Led by Sammy and Caroline Chien-MacCaull, Chimerik 似不像 is a multi-award-winning interdisciplinary nonprofit arts organization consisting of artists from underrepresented groups (people of colour, LGBTQ2S+, Immigrants, Women in technology, Linguistic/Language minorities, neurodiversities, Youth and next generation) from various age groups, backgrounds, levels of experience, and disciplines including: contemporary dance, performance art, Interactive technology/installations, film/video, new media, XR, projection & lighting design, experimental music, sound art, visual arts. Through arts, technology, and ritual practices, each individual is capable of expanding our human potentials (such as neuroplasticity) to collectively have an energetic ripple effect to the sociopolitical, artistic and spiritual impact to humanity at large.
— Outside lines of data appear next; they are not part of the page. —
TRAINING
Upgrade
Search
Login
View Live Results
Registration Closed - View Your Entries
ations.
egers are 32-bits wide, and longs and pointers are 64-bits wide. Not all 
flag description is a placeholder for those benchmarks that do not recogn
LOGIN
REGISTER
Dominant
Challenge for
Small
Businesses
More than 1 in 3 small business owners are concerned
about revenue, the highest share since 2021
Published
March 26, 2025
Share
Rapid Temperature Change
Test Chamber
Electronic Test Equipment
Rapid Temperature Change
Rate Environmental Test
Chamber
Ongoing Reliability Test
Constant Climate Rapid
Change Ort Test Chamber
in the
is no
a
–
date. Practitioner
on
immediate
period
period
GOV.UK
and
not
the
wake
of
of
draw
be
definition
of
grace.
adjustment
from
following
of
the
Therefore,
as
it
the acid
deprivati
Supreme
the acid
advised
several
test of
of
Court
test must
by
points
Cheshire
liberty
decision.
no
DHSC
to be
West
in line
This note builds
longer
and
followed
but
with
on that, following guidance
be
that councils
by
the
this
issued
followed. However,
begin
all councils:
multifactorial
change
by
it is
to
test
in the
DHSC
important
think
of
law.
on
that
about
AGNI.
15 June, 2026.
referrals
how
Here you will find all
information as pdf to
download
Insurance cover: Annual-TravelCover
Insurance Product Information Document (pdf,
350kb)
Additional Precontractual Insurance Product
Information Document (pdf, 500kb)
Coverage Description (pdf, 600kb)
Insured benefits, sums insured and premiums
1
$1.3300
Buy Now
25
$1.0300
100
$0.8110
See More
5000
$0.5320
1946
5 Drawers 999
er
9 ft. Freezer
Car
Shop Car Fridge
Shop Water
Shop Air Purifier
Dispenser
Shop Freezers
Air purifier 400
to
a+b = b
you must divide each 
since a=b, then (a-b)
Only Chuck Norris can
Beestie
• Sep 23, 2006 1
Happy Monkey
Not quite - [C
This experimental performance by Chimerik 似不像 weaves together movement, ritual, sound, and interactive media to explore the shifting boundaries between perception, spirituality, and human experience. Rooted in lived experience and embodied practice, the work moves between vulnerability and transcendence, tracing how internal states ripple outward into shared space. Through an all-encompassing environment of responsive visuals and spatialized sound, including deep low-frequency vibrations that can be felt physically in the body, the artists shape and alter the density of the atmosphere itself. Sound, lights, presence, and mediumistic practices are used as compositional tools, heightening emotional intensity, relational tension, and subtle fields of connection between bodies. As the space transforms, the line between the seen and unseen, the physical and the intangible, begins to blur. Engaging themes of mental health, identity, and collective care, the work asks how we might hold one another through complex inner worlds, and whether altered or heightened states of perception might also carry insight and potential for healing.
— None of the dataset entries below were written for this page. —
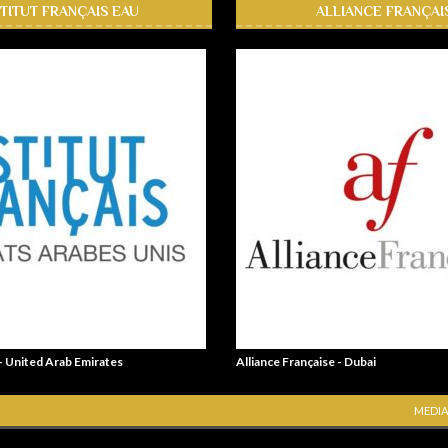
STITUT FRANÇAIS EAU
ALLIANCE FRANÇAI
 - United Arab Emirates
Alliance Française - Dubai
MEDIA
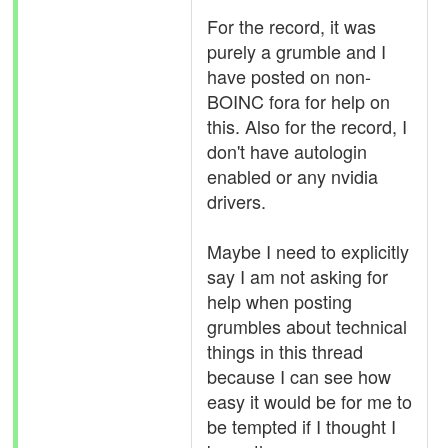
For the record, it was
purely a grumble and I
have posted on non-
BOINC fora for help on
this. Also for the record, I
don't have autologin
enabled or any nvidia
drivers.
Maybe I need to explicitly
say I am not asking for
help when posting
grumbles about technical
things in this thread
because I can see how
easy it would be for me to
be tempted if I thought I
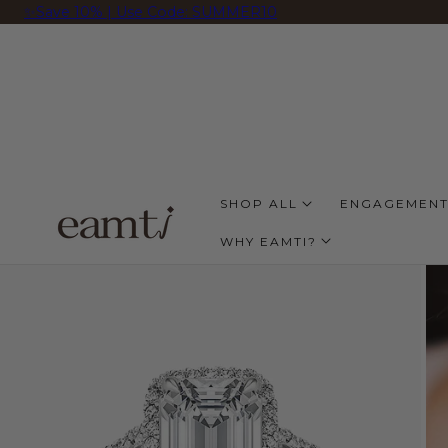
✨Save 10% | Use Code: SUMMER10
 TO CONTENT
SHOP ALL
ENGAGEMENT
WHY EAMTI?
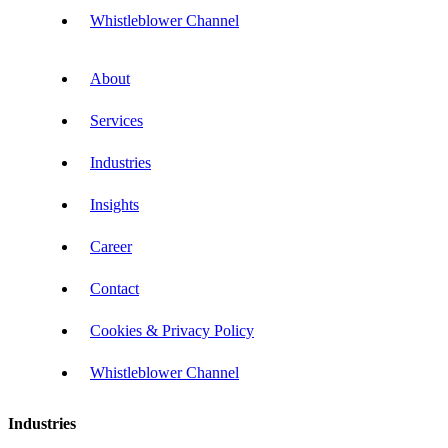
Whistleblower Channel
About
Services
Industries
Insights
Career
Contact
Cookies & Privacy Policy
Whistleblower Channel
Industries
“We are excited to move into our second year as Associate Artists with SummerWorks in 2026. Last year, we were deeply inspired by the bold work we experienced during the Festival’s 35th season and by the connections we built with Tkaronto’s vibrant artistic community. We focused on mentorship and archival projects to celebrate the monumental 35th anniversary. In the coming year, we look forward to expanding those relationships and engaging more fully with the industry focus offerings. We are also very excited to tour our work as part of this next phase, continuing to grow our exchange through dialogue and new contexts, while bringing together diverse communities across dance, performance art, and even the experimental noise music scene.